Encore

Tu te reproches et mes mains
qui tombent sur tes épaules
seul je resterai comme dans nos habits rudes
prendre un autre chemin
mais
sous le soleil je n’ai plus de place
ne reste pas
mes mains dans la glace

Que mes mémoires proches où lasses au matin
je sais rien ne te reviens
sur les mots d’un moment d’humain
que des traces des croches et des places vides pour demain

Tu trembles
parfois une fois
tu trembles et encore tu te retiens
sur ma rétine des traces en longueurs
parfois
j’ai oublié
toutes mes larmes
et mes explications pour te retenir
et nous cheminerons plein ciel

Par foi
c’est l’âme et son lent chemin juste une chose
qui s’allonge comme le mur qui monte entre nos deux patries

et à chaque loi tu te reprends
au seuil
c’est une mot dite d’histoire qui nous relie encore une fois

Tu
me revois à l’Aube et loin encore
Tu
me soutiens loin vers le Soir encore
c’est une triste histoire qui s’en souvient
nous n’y sommes plus
pas plus que demain
Tu
m’en veut encore d’être humain
m’en veux aussi croix moi
Si le ciel étaie pour moi
c’est que ma place n’y est pas assez solide

Alors encore une fois
je reviens
Et tue de mes larmes ton chagrin
alors qu’aussi de ton âme notre amour survient

P

Un commentaire

  1. cat dit

    Ne t’égare pas aux eaux asséchées en mèle ancolie, là où les doigts en serre n’agrippent que le vent du temps qui trépasse.

    Le soleil aride ne luit plus, les derniers mots ont brûlés au feu de lassitude en mémoire décomposée.

    Rien ne peut se retenir qui ne s’enfuit déjà aux caresses de l’oubli car là n’est pas la route …

    Rien ne peut survivre qui ne meurt déjà aux tentations humaines car là n’est pas la source …

    L’âme tremble et frémit, au souffle de l’origine, et le chant lointain imprime sur son cœur le souvenir en éternité et nulles paroles ne ferment le ciel.

    Et l’âme chemine, soupire, et l’âme aspire et abat en foi le mur qui se lamente.

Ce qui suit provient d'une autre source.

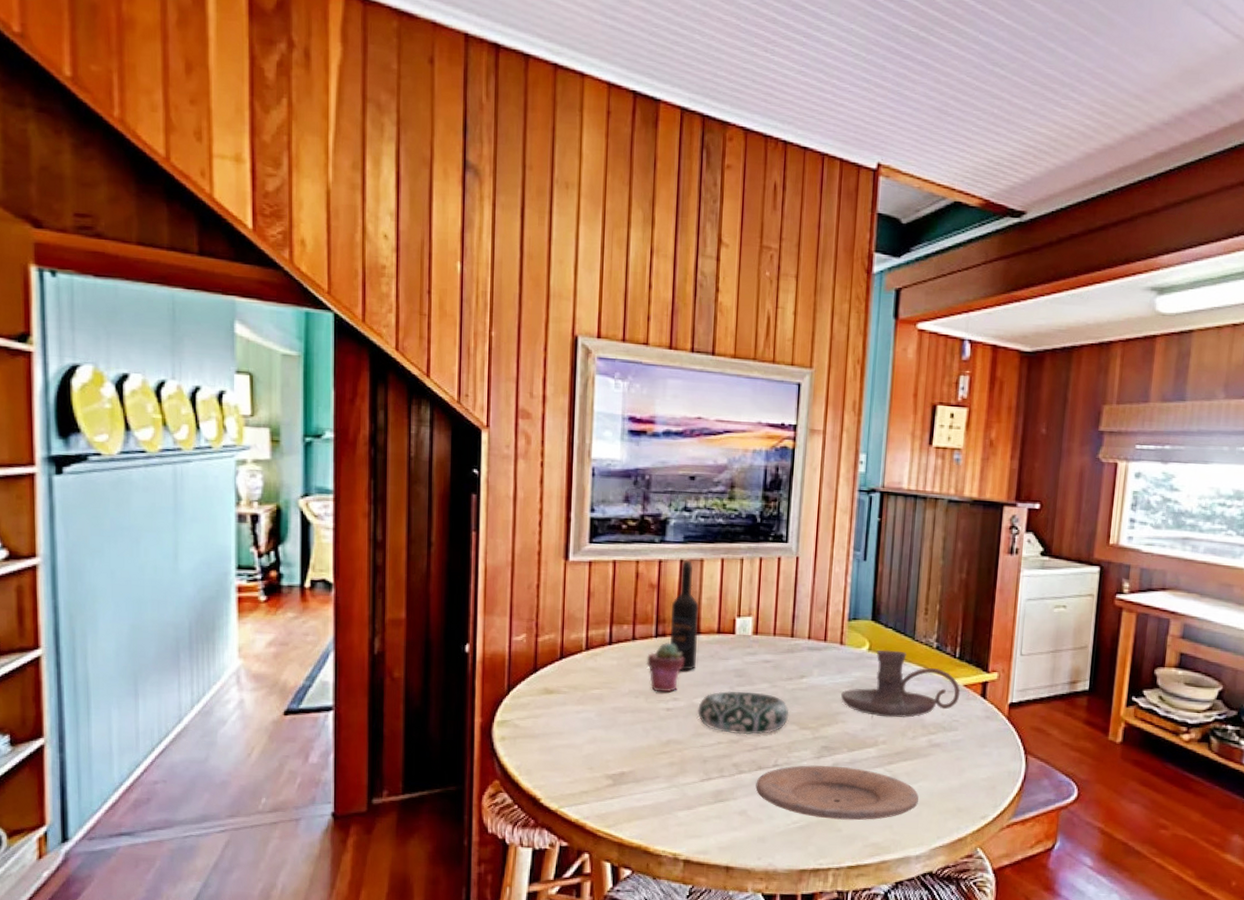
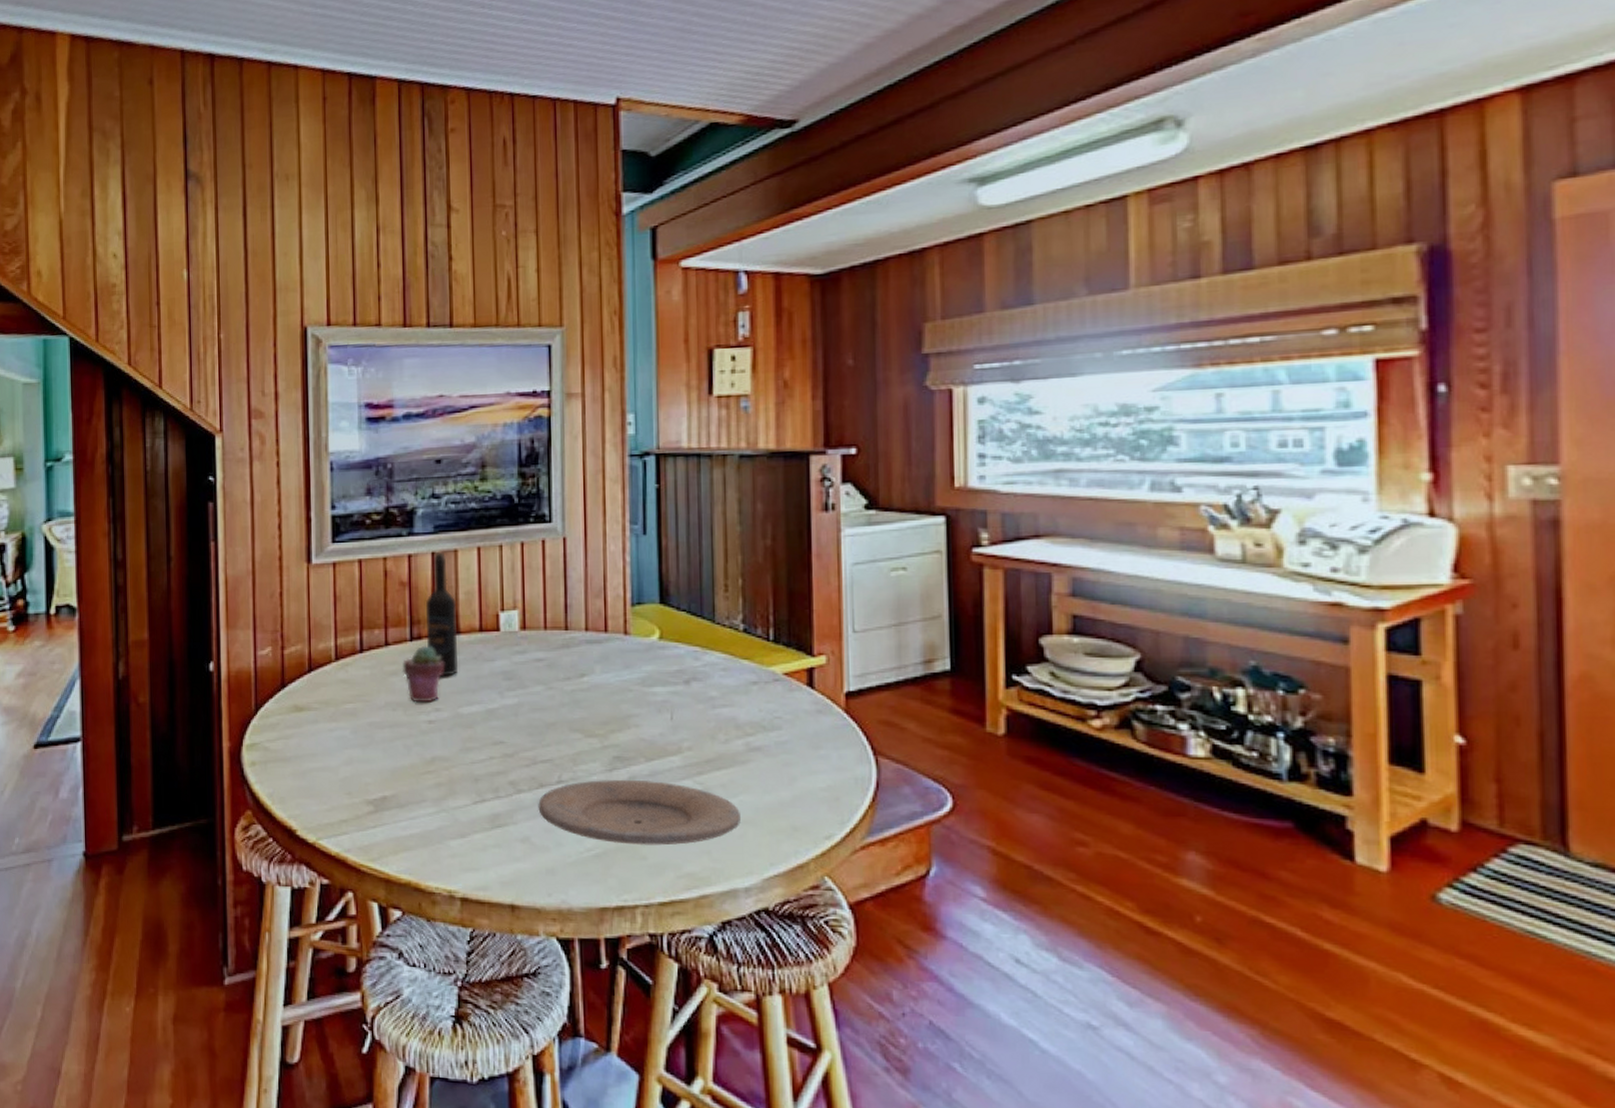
decorative bowl: present [698,691,789,735] -> none [464,696,571,747]
candle holder: present [840,650,961,718] -> none [630,637,780,718]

Puis, elle se retire pour se redire la maux dite histoire, le cœur en croix, rongé aux clous rouillés de sa désolation.

    Mais à l’aube des nuits et des jours, de plus en plus proche encore, elle affleure enfin en caresse la mémoire de la sordide histoire, sublimant là ici et demain l’homme humanisé en amante éternelle.

    Alors le ciel s’ouvre aux retrouvailles et y accueille là l’amour reconnu.